INPUT RECORDS

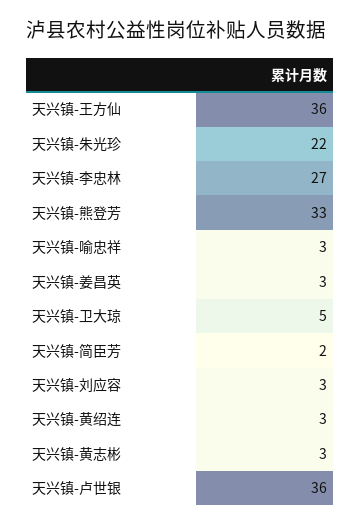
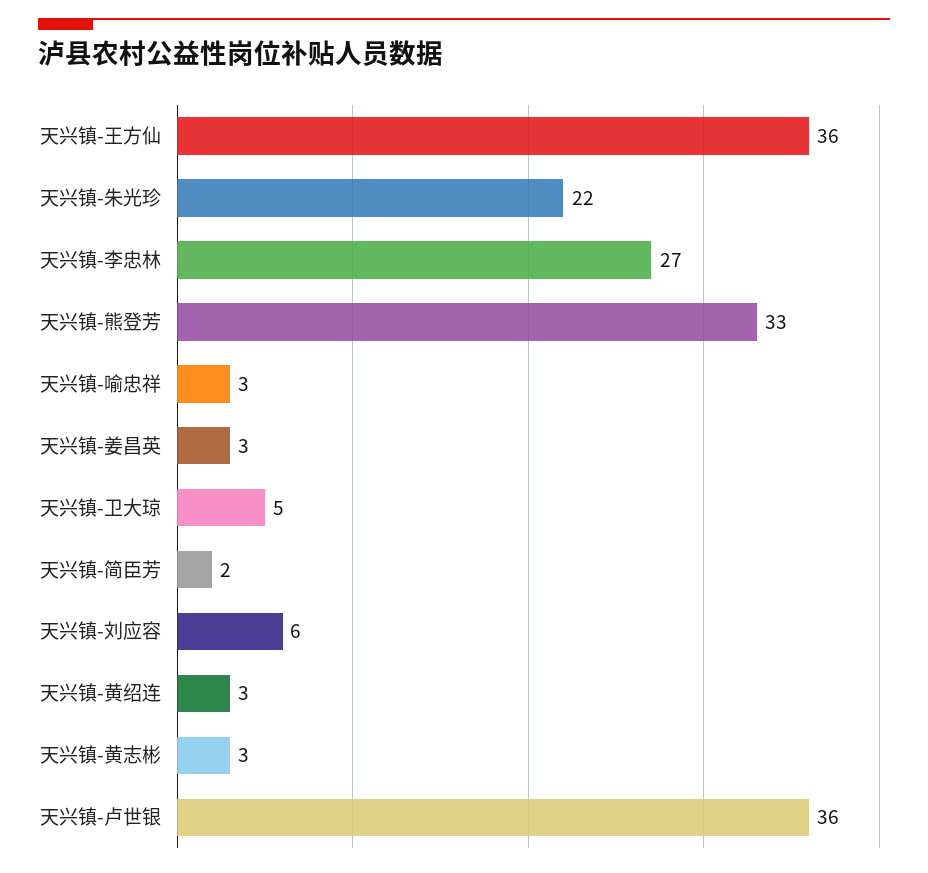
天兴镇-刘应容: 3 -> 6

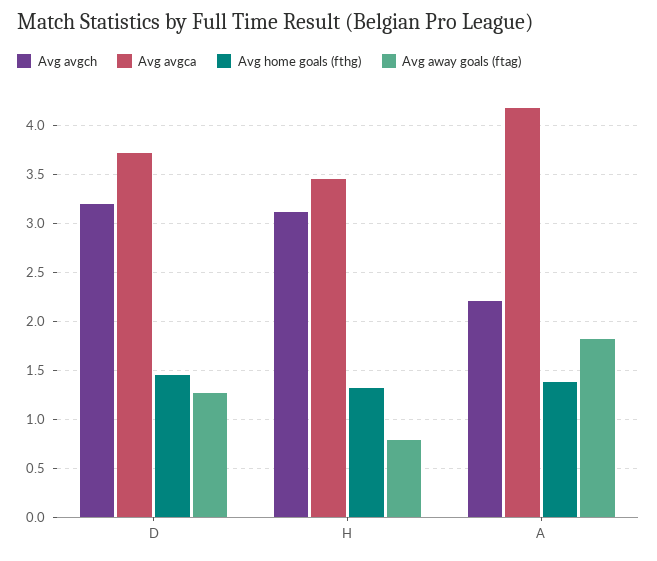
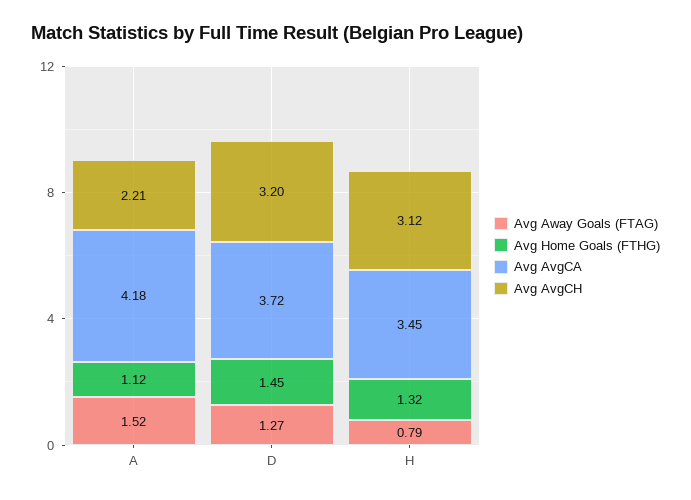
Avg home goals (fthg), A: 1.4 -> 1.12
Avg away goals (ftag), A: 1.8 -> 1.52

...

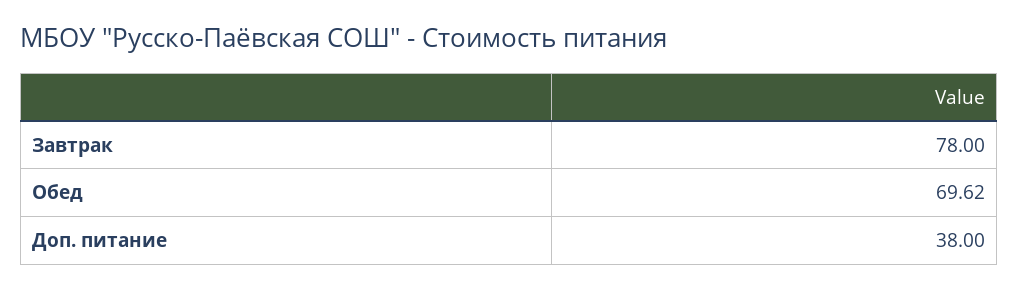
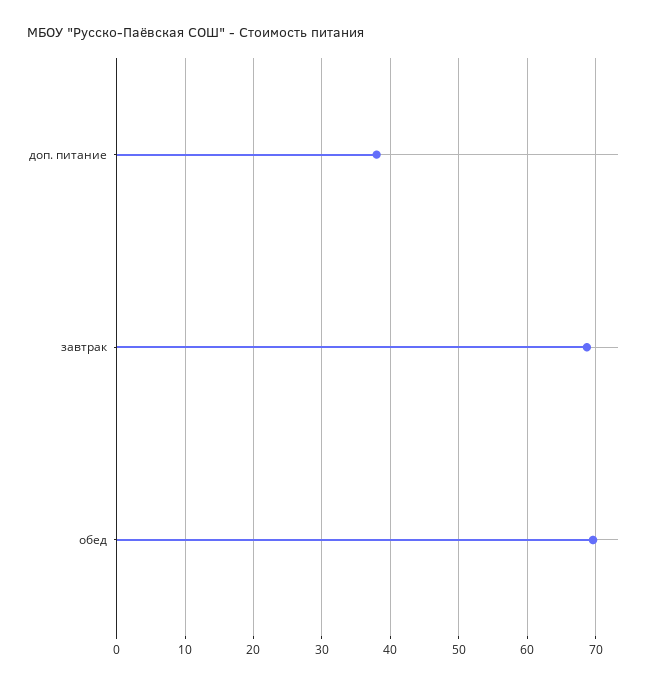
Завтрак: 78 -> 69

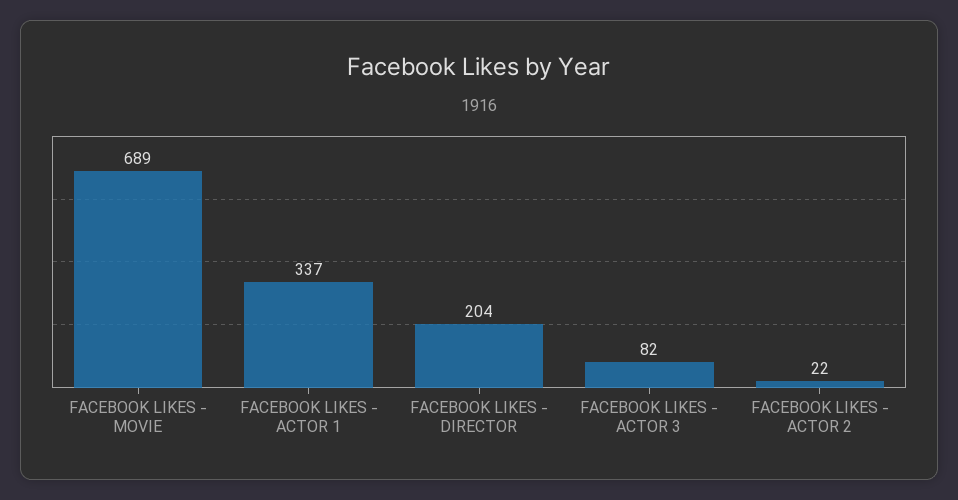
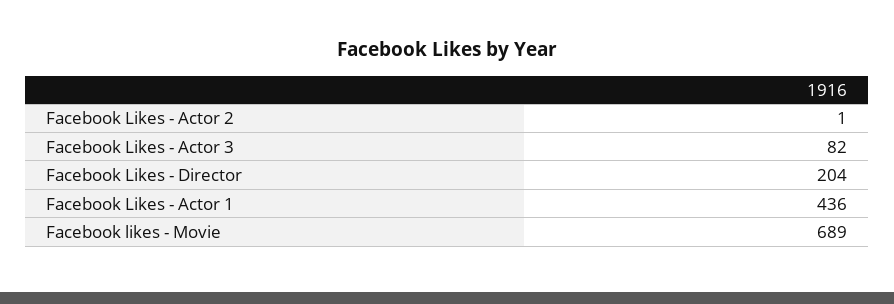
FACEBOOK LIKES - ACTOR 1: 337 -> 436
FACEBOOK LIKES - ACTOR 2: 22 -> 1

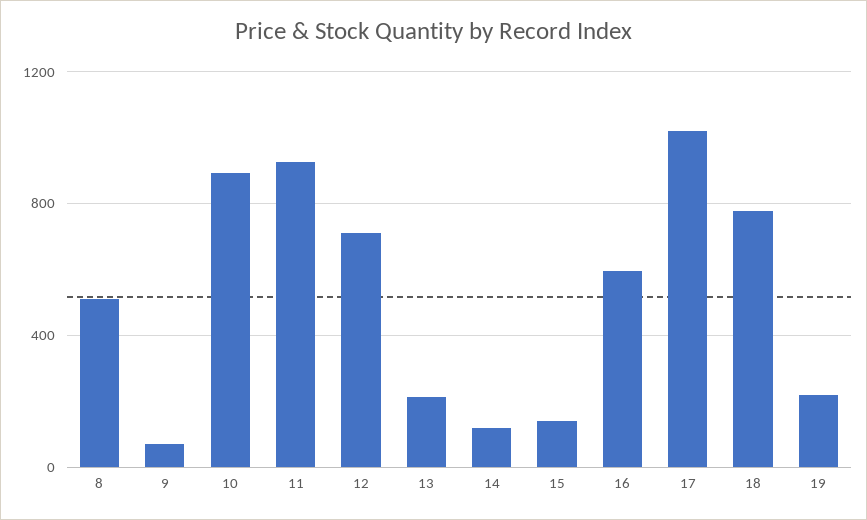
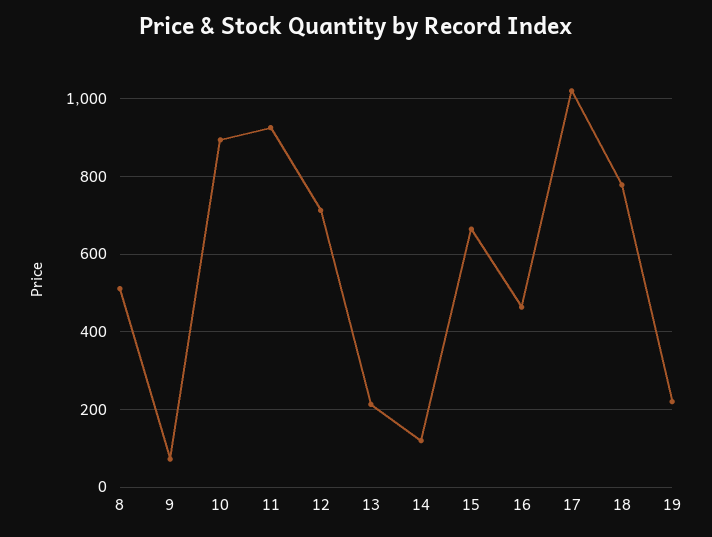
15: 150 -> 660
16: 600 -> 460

TRY IT
Restate the lines above from the one containing "天兴镇-刘应容: 3 -> 6" through the one containing "Avg away goals (ftag), A: 1.8 -> 1.52", inclusive, exactly and without pictures.

RESPONSE TO THE TASK
天兴镇-刘应容: 3 -> 6

Avg home goals (fthg), A: 1.4 -> 1.12
Avg away goals (ftag), A: 1.8 -> 1.52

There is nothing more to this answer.